Scott Weston on March 13, 2014
One of our clients is in the process of migrating from Drupal 6 to 7. One of the requirements for this migration is to retain the same IDs from the previous version of Drupal. In Part 3 of this series I will outline the Keys to Success I learned during the migration. Did you miss post #1 or #2? Click back to set the scene.
While I wasn't perfect and I had to re-import a few times while developing the migration process, I did learn some key takeaways to succeed during this type of data migration.
Keys to success
(Since PHP array keys are zero-indexed, I thought I'd make my list of keys the same way.)
Key 0: Start with a clean slate
If performing a migration where the IDs need to be the same from Site A to Site B, it's imperative that the new site has no existing content / users (except for UID 1, of course).
Obviously, you need to build out the content model (content types, vocabulary, and user fields) to have something in which to place your new data.

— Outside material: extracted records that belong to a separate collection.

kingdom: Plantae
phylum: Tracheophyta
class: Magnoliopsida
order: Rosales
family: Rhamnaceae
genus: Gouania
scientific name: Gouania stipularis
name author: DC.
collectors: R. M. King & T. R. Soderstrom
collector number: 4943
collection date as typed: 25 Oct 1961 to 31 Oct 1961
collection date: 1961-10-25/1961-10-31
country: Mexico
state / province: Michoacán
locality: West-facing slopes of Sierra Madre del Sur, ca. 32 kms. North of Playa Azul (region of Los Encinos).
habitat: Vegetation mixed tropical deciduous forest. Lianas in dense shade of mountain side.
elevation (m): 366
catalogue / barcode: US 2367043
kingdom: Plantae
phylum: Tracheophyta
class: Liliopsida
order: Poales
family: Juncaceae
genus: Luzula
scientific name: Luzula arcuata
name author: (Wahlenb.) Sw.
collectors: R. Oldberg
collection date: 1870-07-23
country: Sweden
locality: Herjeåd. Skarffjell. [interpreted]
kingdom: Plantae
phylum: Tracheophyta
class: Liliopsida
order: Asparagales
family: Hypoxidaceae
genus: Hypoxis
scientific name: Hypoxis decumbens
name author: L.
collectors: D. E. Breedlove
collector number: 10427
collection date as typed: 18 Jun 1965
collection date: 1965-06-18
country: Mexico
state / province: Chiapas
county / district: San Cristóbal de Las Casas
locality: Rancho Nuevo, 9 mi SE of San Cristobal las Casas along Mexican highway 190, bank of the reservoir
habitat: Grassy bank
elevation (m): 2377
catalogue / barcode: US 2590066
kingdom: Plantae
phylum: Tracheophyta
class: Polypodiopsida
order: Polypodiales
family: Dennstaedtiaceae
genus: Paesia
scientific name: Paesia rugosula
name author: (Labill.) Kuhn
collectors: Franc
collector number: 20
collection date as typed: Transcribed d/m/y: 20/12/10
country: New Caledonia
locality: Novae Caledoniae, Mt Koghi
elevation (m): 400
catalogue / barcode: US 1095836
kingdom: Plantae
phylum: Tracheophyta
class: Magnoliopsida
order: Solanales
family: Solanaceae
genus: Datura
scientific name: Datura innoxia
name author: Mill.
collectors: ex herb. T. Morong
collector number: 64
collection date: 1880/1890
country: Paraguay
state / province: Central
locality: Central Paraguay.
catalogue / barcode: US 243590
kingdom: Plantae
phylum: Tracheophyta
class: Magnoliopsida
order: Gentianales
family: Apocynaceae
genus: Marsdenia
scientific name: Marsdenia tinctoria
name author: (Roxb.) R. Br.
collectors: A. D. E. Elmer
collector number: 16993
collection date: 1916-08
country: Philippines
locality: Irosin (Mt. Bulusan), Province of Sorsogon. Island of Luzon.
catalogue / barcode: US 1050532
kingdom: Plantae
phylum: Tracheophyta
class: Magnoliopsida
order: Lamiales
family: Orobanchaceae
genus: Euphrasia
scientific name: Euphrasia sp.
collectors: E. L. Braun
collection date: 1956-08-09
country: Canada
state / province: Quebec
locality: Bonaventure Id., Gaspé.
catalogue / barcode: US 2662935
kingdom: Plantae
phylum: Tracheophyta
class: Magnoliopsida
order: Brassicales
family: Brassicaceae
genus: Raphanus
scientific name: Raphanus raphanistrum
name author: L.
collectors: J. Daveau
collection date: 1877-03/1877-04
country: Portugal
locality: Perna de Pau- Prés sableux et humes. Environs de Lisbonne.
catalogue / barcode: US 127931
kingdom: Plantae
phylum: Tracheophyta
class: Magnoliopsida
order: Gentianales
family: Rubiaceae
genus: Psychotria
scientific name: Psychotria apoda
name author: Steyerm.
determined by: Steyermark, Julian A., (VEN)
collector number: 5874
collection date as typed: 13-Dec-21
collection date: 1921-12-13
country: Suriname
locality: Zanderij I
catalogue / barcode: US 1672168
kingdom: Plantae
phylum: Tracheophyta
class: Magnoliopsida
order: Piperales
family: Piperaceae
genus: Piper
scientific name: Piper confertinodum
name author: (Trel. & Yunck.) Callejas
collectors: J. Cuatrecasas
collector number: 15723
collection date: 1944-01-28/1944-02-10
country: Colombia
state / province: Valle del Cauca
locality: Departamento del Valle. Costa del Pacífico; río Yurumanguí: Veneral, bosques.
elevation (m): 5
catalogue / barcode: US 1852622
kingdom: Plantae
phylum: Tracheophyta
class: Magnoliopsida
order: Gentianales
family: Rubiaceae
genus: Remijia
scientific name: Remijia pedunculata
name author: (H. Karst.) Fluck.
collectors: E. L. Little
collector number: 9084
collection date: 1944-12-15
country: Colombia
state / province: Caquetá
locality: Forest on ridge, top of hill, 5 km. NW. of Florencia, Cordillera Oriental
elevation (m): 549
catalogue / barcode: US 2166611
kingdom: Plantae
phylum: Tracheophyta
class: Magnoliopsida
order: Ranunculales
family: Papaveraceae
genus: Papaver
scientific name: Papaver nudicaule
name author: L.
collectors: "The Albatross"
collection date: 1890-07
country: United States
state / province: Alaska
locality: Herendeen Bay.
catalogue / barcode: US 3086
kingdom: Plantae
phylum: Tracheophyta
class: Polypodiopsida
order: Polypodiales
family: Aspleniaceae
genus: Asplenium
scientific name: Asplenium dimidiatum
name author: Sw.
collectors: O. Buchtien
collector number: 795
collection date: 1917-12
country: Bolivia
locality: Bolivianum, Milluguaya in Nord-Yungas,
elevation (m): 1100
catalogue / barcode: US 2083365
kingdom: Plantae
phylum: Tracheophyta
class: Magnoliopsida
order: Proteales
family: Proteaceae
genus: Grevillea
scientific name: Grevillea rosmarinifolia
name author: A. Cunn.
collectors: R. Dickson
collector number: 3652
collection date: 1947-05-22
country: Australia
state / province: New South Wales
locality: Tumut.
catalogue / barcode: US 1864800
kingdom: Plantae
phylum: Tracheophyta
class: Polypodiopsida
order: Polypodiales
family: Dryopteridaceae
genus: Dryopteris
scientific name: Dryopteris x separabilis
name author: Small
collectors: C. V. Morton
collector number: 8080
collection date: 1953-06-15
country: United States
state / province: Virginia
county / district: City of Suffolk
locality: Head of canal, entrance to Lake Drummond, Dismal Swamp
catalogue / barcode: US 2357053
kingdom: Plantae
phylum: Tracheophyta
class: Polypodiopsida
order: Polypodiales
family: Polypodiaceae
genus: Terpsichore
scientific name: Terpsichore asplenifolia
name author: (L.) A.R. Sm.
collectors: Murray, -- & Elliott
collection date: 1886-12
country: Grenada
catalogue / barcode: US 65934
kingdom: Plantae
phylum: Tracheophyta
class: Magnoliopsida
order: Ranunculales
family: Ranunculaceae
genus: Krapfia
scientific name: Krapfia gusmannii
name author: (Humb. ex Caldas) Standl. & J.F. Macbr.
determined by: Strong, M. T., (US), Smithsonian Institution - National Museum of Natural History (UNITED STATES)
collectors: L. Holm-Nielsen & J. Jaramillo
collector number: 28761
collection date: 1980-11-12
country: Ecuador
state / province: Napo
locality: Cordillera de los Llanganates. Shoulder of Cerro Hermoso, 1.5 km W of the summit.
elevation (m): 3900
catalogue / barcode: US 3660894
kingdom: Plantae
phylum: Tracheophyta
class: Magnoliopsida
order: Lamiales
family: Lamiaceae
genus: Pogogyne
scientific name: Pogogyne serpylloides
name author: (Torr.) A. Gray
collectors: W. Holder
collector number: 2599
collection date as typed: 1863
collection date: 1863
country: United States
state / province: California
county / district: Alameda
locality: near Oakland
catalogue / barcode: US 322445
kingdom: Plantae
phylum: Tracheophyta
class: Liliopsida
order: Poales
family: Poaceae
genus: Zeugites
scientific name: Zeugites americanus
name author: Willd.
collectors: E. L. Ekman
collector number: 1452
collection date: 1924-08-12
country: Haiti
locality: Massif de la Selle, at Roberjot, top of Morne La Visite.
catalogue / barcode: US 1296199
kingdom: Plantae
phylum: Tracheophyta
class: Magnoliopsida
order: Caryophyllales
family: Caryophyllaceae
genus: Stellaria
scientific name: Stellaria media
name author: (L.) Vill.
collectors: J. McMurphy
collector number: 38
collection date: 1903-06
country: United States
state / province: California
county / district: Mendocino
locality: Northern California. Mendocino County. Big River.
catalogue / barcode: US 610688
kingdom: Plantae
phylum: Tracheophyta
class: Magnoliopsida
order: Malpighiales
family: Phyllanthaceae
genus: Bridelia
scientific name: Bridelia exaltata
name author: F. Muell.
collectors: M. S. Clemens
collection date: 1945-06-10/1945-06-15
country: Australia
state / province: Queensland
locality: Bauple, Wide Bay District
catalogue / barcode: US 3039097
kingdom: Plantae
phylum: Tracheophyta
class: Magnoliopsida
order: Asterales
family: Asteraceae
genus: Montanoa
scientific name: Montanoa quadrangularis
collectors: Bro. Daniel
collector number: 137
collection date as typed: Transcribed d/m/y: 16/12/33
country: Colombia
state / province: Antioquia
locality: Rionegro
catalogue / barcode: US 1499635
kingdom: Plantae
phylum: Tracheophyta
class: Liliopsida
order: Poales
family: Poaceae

If there is an existing content in the destination site, you will likely run into problems with trying to insert data into database tables with primary keys that already exist. In MySQL, these errors appear as "duplicate key" or "integrity constraint violations."
Key 1: Know thy data.
One of the factors that made this type of data migration possible was my familiarity with the client's site and their data. I originally built the site out in Drupal 6 a few years ago, and imported their original data from their SharePoint site. This background knowledge was critical to tease out any oddities in the import process to ensure that everything made a smooth transition from Drupal 6 to Drupal 7.
Key 2: "is_new" does amazing things.
In previous data migrations where the Node ID/ User ID could change, I didn't pay much attention to this little attribute while building the node or user object. But when also adding nid/uid to the object, you need to make sure that Drupal knows for sure that this is a new node or user. Therefore, setting $node->is_new = TRUE or $user->is_new is a must.
Key 3: Don't enable every module up front
There were a few contrib modules that didn't like seeing $node->is_new = TRUE and $node->nid both set in their hook_node_presave function and this caused problems.
I'm not saying this is an issue with these modules at all!
Having both of these set in a node_presave object is not normal. For me the modules included pathauto and xmlsitemap. In the case of the former, I had URLs I wanted to map, so the import phase didn't need pathauto enabled. In the latter case, I had to enable the module then rebuild the site's xmlsitemap to get the data populated for this module. All in all, this was a small trade off.
If you approach a data migration such as this, don't be afraid to dig in to the code to find out why a module is throwing errors when trying to save a node, and evaluating if temporarily disabling the module is a simple workaround.
Key 4: Know convention changes from Drupal 6 to Drupal 7
There were a few gotchas that I encountered in the course of this migration, including:
The convention for field naming and structure within objects changed slightly. For example, a basic field mapping in D6 to D7 could look something like:
$old_node->field_foo['value] = $new_node->field_foo[LANGUAGE_NONE]['value']
In the case of a D6 Node Reference to D7 Entity Reference, it looks something like:
$old_node->field_foo['nid'] = $new_node->field_foo[LANGUAGE_NONE]['target_id']
Date fields changed by dropping the "T" separating the date segment and the time segment:
"2012-06-13T18:30:00" changed to "2012-06-13 18:30:00"
Key 5: Error reporting your friend. Seriously.
When I was coding, testing, and performing the migration, I turned up the sensitivity of PHP error reporting to the max, so that any error resulted in (at least) a warning to the screen. This was invaluable for two reasons:
1. It quickly told me if I did something wrong with my coding (like not checking for the existence of an imported value before trying to set it in the destination object.)
2. It let me know if there was bad data coming in from D6 and would cause me to adjust my import tactics as necessary.
Key 6: Devel module is your BFF.
If error reporting is my friend, then the Devel module is by best friend! For each of my import scripts, I extensively leveraged the Devel module's dd() function. This little gem of the Devel module works much like dpm(), but the output goes to a file named drupal_debug.txt in your site's temp directory rather than to the screen. To see what dd() was reporting in real time, I used the following command:
tail -f drupal_debug.txt
The -f option tells tail to wait for data to be appended to the file and then output it to the screen as well.
As a naturally curious and problem-solving person, I loved the challenge of performing this data migration where the node and user IDs needed to stay the same between Drupal 6 and Drupal 7.
It definitely took me out of the mindset of "The Drupal way is the only way", but only a little. I did leverage Drupal APIs and my knowledge of the database structure to keep the migration clean and smooth.
While not every upgrade would require this approach, I am happy that we were able to do this for the client and deliver a site that met their requirements. In the future, we will look at this approach as one strategy we could employ when performing upgrades from Drupal 6 to 7.